Meteorological history
- Duration: July 16–17, 1987

Flood
- Max. rainfall: 11.50 inches (292.1 mm)

Overall effects
- Fatalities: 10
- Missing: 33
- Areas affected: Texas Hill Country, Central Texas

= 1987 Guadalupe River flood =

Deadly flood in Texas, U.S. in 1987

The 1987 Guadalupe River flood was a major flash flood that occurred along the Guadalupe River in the U.S. state of Texas.

== Meteorological synopsis ==
During the evening hours of July 16 and 17, severe thunderstorms began developing and slowly moved eastward through the Hill Country. Heavy rainfall occurred as a training effect started as a result of storms following one another. This was started by a mid-level low interacting with a weak cold front to the north and tremendous amounts of moisture from the Gulf of Mexico.

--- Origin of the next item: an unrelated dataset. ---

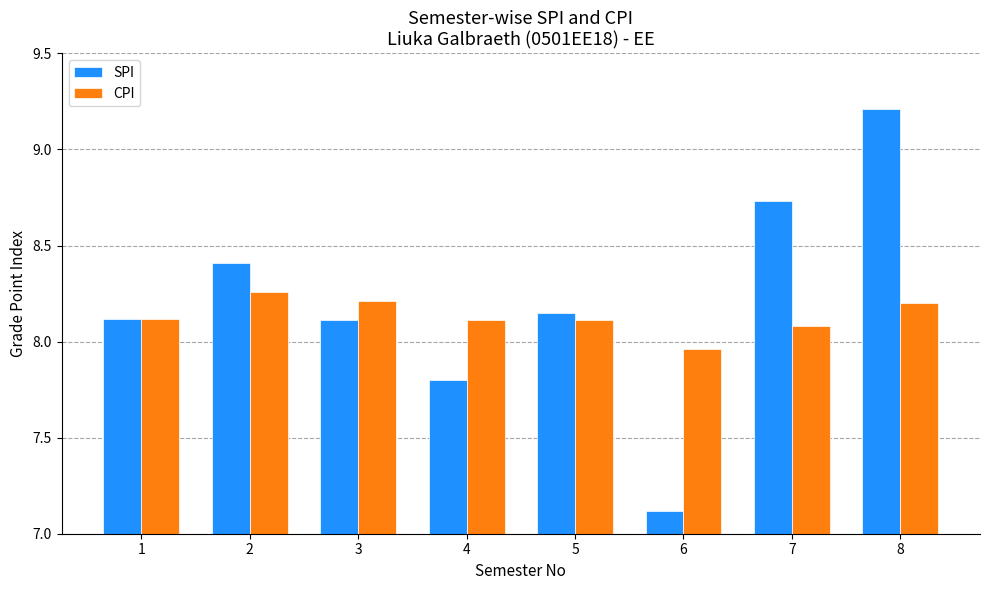

At which label does SPI first exceed 8?

1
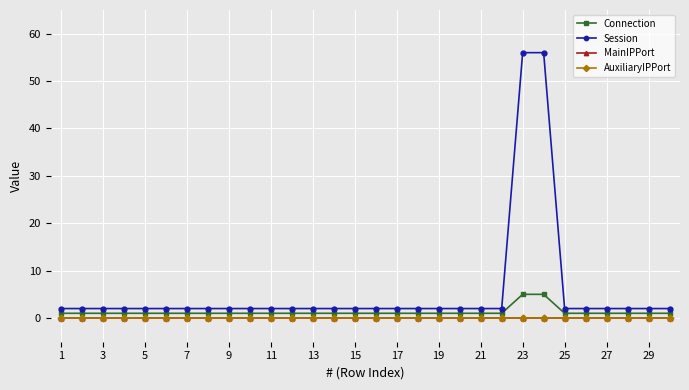

Does the chart have visible grid lines?

Yes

== Impacts and casualties ==
Before the floods, over 300 children from several churches attended a church camp at the Pot O' Gold Ranch, located about 2 miles southwest of Comfort, Texas. On July 17, the camp was planning to conclude on that day when the floods hit.

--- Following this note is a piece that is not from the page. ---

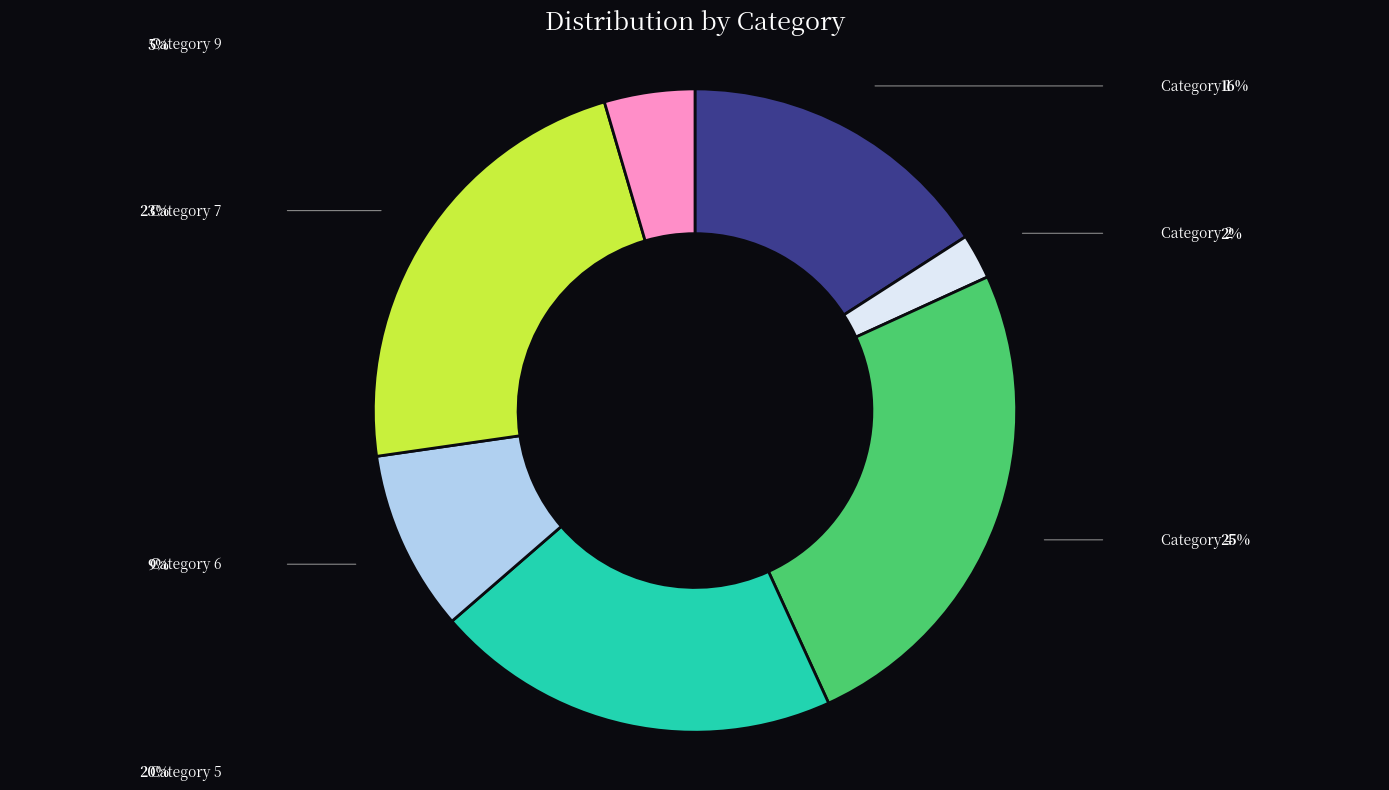

How many segments does this pie chart have?

7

The flooding began after a train-effect of thunderstorms brought torrential rain to the headwaters of the river in the late evening of July 16, and moved slowly eastward during the early morning of July 17. The National Weather Service, San Antonio, issued a series of flash flood warnings from 1:01am. People along the river and its tributaries were evacuated, and law enforcement officials instructed camp officials to move everyone to high ground, clear of the floodplain. By 4:35am, Camp Mystic officials reported that all campers were accounted for.

During the following hour, a flood crest 30 ft to 3 ft high was reported to be gaining height, west of Hunt. A massive flood wave traveled rapidly downriver, through Ingram, Kerrville, and eventually Comfort, Texas. Over 300 children were attending a church camp at the Pot O' Gold Ranch, about 2 mi upriver from Comfort. Although around 2am law enforcement officials warned the camp against trying to cross the river, around 7:45am buses and a van attempted evacuation. The last bus and the van got stuck. Passengers were helped to wade to dry ground, but a wall of water swept 39 teenagers and 4 adults away. Ten teenage children drowned, the others were rescued.